**SHORT TASK A:** Convert the records from their start through the line containing "For every layout" into a JSON list of strings, one string per line, with blank lines left out.

======== TEXT EXCERPT

Freedman v. Providence Washington Insurance

182 Pa. 64 | Pa. | 1897

Opinion by

Mr. Justice Mitchell,

The learned judge below directed a verdict for defendant on the ground that the misrepresentation upon which the policy was procured was a fraud wMcli avoided the contract. In this he followed the law as settled in Freedman v. Fire Association, 168 Pa. 249. The fact of such misrepresentation is undisputed, though as to whether Sturdevant knew it was untrue at the *67time he made it, the evidence is conflicting. The correctness of the instruction therefore depends on the relation of Sturdevant to the parties. If he was the agent of defendant then there was a question for the jury whether he had been informed, or had notice, that R. Freedman was a married woman. But if he was the agent of plaintiff then his knowledge was immaterial, the plaintiff cannot avoid the responsibility of a misrepresentation by her own agent, whether made knowingly or not and at the same time claim a benefit arising from such misrepresentation.

================
======== RECORD SET

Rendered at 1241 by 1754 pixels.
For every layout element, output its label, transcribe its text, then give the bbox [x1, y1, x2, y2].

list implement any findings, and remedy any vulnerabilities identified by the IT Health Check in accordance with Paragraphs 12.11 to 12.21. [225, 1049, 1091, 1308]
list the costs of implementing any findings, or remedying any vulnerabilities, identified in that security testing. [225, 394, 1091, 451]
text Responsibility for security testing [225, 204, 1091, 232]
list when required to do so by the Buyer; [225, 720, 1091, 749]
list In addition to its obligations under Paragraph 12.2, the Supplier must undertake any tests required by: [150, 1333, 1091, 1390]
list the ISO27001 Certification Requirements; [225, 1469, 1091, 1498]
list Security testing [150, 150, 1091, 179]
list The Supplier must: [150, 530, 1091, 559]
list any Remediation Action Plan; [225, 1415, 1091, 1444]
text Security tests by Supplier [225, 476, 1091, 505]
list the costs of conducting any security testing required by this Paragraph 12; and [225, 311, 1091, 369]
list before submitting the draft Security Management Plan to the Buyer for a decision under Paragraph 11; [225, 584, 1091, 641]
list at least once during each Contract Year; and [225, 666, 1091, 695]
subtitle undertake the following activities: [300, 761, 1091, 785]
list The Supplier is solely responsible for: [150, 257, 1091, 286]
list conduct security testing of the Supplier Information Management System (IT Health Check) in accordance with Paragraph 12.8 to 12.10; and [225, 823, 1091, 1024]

================

**SHORT TASK B:** According to the court opinion, why would Sturdevant's knowledge of the truth not matter if he was acting as the plaintiff's agent?

**FULL RESPONSE A:**
[
  "Rendered at 1241 by 1754 pixels.",
  "For every layout element, output its label, transcribe its text, then give the bbox [x1, y1, x2, y2]."
]

**FULL RESPONSE B:** If Sturdevant was the plaintiff's agent, the plaintiff must answer for a misrepresentation made by her own agent, whether or not he knew it was false. She cannot escape that responsibility and at the same time claim a benefit that came from the misrepresentation.